Deux circulaires de Coop de France récapitulent les démarches liées à la création d’une coopérative ou d’une union, ainsi que les formalités à accomplir après les assemblées générales auprès du registre du commerce et du Haut Conseil de la coopération agricole.
 
Loi de modernisation de l’économie.
Le bulletin rappelle les grandes orientations de la loi du 4 août 2008 : renforcer l’attractivité de l’économie française, stimuler la concurrence et favoriser l’entrepreneuriat.

Fiscalité

Le dernier chapitre présente les commentaires de l’administration fiscale sur l’article 151 septies B du Code général des impôts.

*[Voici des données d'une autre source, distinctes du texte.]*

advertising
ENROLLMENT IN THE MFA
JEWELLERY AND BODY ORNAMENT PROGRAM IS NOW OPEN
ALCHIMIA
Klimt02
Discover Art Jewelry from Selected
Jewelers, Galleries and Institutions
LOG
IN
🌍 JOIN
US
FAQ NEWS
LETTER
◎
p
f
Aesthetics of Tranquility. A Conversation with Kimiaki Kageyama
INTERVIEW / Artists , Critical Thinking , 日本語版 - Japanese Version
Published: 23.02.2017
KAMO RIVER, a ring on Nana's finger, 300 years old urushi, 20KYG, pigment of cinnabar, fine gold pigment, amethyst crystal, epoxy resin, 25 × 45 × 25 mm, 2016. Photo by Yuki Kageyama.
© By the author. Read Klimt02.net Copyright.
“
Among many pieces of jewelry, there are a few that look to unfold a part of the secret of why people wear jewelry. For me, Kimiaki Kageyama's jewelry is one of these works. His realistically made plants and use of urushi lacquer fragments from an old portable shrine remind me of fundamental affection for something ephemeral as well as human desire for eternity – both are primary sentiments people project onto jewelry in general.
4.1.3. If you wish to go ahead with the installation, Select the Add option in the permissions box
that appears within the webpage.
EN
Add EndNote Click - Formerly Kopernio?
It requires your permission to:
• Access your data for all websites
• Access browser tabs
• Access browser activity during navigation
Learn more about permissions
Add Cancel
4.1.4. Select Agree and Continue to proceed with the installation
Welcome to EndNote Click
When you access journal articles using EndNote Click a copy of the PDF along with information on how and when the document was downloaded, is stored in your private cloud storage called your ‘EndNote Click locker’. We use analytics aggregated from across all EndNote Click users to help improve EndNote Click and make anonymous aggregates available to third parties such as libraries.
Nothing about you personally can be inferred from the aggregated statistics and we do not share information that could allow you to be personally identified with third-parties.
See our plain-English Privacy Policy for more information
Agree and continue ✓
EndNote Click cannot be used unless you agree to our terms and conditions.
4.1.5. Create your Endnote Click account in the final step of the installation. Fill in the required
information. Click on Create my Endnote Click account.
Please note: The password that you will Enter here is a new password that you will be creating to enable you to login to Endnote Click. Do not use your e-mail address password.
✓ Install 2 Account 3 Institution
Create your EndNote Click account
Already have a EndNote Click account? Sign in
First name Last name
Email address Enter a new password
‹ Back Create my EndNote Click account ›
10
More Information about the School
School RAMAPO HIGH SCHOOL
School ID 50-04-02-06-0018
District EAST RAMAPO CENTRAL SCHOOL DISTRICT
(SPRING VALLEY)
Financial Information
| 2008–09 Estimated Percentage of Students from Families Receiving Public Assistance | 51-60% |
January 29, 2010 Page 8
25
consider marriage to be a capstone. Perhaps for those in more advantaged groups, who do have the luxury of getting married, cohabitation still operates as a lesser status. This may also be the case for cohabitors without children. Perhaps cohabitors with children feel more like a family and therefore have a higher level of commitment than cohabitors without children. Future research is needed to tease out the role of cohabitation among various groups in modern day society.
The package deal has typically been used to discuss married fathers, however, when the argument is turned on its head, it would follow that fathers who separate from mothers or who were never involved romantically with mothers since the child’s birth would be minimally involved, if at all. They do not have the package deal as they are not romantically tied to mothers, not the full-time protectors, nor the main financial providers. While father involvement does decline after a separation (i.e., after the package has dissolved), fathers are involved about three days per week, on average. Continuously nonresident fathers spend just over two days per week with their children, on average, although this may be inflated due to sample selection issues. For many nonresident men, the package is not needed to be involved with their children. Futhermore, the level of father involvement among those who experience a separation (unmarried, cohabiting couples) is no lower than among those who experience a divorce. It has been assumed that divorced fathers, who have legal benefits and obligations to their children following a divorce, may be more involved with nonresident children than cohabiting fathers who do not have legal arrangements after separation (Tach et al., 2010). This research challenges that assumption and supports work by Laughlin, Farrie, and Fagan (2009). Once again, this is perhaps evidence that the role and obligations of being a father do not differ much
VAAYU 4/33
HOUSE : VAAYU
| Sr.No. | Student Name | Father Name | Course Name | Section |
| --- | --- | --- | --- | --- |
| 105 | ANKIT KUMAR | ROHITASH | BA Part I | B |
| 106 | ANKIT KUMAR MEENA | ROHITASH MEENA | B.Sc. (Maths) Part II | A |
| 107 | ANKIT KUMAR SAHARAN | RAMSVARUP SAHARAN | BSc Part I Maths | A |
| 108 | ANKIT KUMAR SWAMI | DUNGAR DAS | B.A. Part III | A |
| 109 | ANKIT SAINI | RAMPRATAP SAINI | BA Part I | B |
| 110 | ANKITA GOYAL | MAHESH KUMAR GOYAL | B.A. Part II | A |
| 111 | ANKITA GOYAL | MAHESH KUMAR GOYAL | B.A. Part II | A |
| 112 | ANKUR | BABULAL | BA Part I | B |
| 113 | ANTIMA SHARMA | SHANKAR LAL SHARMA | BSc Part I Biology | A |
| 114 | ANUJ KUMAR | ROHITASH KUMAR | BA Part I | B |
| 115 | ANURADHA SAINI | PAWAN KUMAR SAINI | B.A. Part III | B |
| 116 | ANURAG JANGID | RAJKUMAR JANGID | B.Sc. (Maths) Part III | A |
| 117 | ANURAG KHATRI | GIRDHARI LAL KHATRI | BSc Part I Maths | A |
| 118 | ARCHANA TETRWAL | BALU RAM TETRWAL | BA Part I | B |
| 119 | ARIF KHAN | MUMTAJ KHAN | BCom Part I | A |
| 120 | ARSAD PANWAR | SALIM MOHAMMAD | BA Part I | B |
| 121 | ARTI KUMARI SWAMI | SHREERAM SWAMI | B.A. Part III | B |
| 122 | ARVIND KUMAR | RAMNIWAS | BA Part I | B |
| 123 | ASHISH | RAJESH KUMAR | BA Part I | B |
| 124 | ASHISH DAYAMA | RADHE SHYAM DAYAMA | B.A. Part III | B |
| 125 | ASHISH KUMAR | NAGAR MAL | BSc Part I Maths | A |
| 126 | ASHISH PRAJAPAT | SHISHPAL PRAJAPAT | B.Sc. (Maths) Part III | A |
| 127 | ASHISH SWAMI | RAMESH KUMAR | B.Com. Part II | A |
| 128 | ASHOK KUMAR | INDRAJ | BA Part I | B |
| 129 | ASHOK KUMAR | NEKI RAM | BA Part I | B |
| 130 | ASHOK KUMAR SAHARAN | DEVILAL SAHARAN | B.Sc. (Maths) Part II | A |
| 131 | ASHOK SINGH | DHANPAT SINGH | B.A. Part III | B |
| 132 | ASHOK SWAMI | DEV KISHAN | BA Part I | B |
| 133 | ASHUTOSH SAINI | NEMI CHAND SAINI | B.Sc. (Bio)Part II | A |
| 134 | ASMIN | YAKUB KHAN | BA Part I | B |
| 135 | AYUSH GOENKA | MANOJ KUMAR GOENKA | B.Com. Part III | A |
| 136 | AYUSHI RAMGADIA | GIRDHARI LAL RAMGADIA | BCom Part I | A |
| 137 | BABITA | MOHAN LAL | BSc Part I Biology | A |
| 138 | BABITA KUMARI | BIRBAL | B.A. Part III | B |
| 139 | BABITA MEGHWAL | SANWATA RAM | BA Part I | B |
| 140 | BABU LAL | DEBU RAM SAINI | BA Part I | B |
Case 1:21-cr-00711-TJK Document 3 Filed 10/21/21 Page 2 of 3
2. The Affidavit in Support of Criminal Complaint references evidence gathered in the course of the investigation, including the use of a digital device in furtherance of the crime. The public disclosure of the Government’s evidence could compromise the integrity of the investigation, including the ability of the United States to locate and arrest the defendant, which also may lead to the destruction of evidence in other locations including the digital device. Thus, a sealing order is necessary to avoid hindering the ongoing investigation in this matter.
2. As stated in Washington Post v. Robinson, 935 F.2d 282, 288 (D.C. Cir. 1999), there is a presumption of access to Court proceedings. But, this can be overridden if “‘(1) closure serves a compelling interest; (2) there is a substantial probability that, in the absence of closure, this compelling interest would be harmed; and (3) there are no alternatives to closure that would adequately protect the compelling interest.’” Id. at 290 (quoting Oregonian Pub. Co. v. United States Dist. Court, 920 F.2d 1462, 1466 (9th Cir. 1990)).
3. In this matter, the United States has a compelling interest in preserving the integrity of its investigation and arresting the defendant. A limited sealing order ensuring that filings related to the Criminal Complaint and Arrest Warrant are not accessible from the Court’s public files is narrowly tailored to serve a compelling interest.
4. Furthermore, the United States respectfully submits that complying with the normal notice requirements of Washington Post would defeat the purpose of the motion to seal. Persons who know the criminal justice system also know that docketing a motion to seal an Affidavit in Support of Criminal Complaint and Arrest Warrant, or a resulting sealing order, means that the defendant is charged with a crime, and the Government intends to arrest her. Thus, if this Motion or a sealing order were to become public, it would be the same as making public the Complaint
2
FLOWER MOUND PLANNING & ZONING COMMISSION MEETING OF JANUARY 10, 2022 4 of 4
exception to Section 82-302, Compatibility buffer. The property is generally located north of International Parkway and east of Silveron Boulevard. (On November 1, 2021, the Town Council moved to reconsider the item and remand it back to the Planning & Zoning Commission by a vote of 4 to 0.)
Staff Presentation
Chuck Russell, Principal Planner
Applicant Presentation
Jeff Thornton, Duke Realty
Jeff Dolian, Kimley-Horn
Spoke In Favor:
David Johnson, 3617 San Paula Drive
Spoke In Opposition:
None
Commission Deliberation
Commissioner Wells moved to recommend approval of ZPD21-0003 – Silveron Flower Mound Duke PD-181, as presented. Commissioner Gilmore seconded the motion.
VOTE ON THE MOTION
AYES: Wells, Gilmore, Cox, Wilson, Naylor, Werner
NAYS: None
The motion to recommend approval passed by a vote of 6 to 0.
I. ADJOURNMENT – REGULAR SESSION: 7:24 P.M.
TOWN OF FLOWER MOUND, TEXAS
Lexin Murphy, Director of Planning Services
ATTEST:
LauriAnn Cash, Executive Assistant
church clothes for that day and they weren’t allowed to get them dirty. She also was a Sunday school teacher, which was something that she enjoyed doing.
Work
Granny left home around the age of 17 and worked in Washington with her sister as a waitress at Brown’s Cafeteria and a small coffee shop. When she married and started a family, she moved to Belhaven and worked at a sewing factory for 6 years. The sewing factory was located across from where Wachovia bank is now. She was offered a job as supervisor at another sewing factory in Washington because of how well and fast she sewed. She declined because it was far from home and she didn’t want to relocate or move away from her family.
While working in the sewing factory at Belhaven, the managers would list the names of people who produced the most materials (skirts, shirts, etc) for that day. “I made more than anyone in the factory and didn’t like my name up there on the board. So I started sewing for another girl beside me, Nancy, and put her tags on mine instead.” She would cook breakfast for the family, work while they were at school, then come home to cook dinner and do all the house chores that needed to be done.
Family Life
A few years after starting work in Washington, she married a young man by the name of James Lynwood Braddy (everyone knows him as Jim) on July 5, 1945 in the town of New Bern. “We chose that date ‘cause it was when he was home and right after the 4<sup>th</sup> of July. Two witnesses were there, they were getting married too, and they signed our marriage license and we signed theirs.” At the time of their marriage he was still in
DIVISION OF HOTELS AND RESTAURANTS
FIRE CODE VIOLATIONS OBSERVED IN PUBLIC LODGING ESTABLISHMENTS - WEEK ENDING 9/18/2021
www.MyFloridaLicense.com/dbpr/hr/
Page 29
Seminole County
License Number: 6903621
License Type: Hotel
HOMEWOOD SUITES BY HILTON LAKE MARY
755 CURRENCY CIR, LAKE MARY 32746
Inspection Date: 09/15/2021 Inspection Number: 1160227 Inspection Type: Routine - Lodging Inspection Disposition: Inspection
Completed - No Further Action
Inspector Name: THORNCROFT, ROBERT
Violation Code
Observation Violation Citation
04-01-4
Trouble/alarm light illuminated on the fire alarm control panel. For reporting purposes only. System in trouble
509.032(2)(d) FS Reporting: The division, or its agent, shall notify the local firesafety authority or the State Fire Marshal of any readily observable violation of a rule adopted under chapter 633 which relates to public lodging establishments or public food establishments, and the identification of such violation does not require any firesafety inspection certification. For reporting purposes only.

Ce dispositif prévoit un abattement de 10 % par année de détention au-delà de la cinquième année pour certaines plus-values professionnelles à long terme portant sur des immeubles ou droits immobiliers affectés à l’exploitation.
 
Le régime peut notamment concerner :
  • les plus-values sur parts de sociétés à prépondérance immobilière, sous certaines conditions ;
  • les associés qui exercent effectivement une activité professionnelle dans la société ;
  • certains bailleurs à métayage participant réellement aux risques de l’exploitation ;
  • les constructions, plantations, aménagements, améliorations foncières et droits réels immobiliers inscrits à l’actif.